Pistoia strapazza Mantova con una prova maiuscola di squadra. Copeland infiamma il Palacarrara, ancora numeri da protagonista per Wheatle
GTG PISTOIA BASKET
LORENZO SACCAGGI 6,5 (10 punti in 27’). Rispolvera la versione da ultimo Caravaggio del nostro basket a cui tutti siamo un po’ affezionati. Soprattutto quando Sacca riesce a trasformare le scintille con i grigi, in abbracci focosi col canestro, che illuminano con pennellate da artista la strada verso la vittoria.
MATTEO POLLONE 6,5 (8 punti in 21’). Apparecchia la tavola all’abbuffata di canestri con cui Copeland festeggia l’esordio al PalaCarrara, lasciandogli il posto in un primo quarto in cui Pistoia ha di fatto già messo la freccia grazie anche ai suoi 8 punti. Operoso ed altruista, è la sorpresa (positiva) di questo inizio campionato pieno di conferme per la squadra di Brienza.
CARL WHEATLE 7 (12 punti in 33’). C’è la seconda doppia doppia in sette gare, ma al di là di numeri sempre da assoluto protagonista, c’è soprattutto quell’effetto intimidatorio sugli avversari che vicino ai tabelloni è un’arma tattica importante per Pistoia.
JORDON VARNADO 6 (8 punti in 28’). Numeri e percentuali in picchiata rispetto alle prime gare, contro Mantova chiude addirittura con 3/13 dal campo. Capita anche nelle migliori famiglie, Varnado’s compresi. E se la squadra domina lo stesso la scena con la sua stella offuscata, si può fare lo stesso festa.
ANGELO DEL CHIARO 6,5 (13 punti in 22’). Per la retina i suoi ganci chirurgici sono carezze tenerissime, per Mantova che non riesce a contenerlo mai (7 punti già nei primi 10’), fanno più male dei cazzotti di Muhammad Alì. Nel finale segna anche da lontano, a conferma di un gran lavoro che sta pagando.
GIANLUCA DELLA ROSA 7 (8 punti in 25’). Poteva rompersi diverse cose in quell’atterraggio assai poco morbido sul tavolo degli statistici, dopo un tuffo alla Cagnotto per recuperare un pallone impossibile, trasformato in una caramella che Copeland scarta scaraventandola nel cesto da lontanissimo. Azione da vedere e rivedere nell’ennesima puntata ricca (2/3 da tre e 5 assist) della nostra saga preferita. Nel nome Della Rosa.

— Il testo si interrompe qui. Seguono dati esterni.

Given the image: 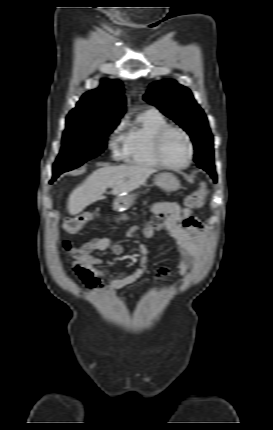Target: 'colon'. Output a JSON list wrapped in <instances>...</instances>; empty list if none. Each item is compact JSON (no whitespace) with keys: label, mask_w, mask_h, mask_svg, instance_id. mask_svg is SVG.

ZACH COPELAND 7,5 (19 punti in 26’). I compagni lo aiutano a presentarsi al meglio al suo nuovo pubblico, servendogli tanti palloni. Lui non si fa ripetere l’invito al tiro e quando le percentuali si alzano nella ripresa, ci prende parecchio gusto a stare al centro della scena. Sue le triple in successione che chiudono anzitempo una pratica mai in discussione, sua l’ovazione di un convincente debutto al PalaCarrara.
DANIELE MAGRO 6 (5 punti in 14’). Senza strafare, porta il suo mattone alla causa, lasciando il suo segno d’esperienza sulla gara con 5 punti e 8 rimbalzi
ALLINEI, METSLA, CEMMI sv. Pochi minuti in campo nel lungo garbage time finale.
ALLENATORE
NICOLA BRIENZA 7
La fame del suo gruppo è tanta e la Sbrisolona mantovana, che si scioglie al primo assaggio, non è che uno spuntino che finisce subito. Dopo la sosta, arriverà il piatto ricco di Udine, una sfida dal sapore di grande basket. I tifosi hanno già l’acquolina in bocca. Sognare fa bene, specie per chi sogna con i piedi per terra sul primo posto della classifica.
STAFF MANTOVA
IL PEGGIORE
LAQUINTON ROSS 5
L’ex Pesaro e Cantù macchia con tanto nervosismo una gara in cui lui e tutta Mantova giocano al di sotto le aspettative. Difficile però trovare qualcuno che si salvi in una partita a senso unico, sempre colorata di biancorosso.
ALLENATORE
GIORGIO VALLI 5
Dopo due settimane senza gare, la sua squadra si sgretola subito all’impatto con il gruppo granitico di Pistoia. Ne viene fuori un tracollo dalle dimensioni impensabili alla vigilia. Visto l’effetto dell’insolita sosta, speriamo almeno che al concerto di Cremonini, lui e la sua squadra si siano divertiti.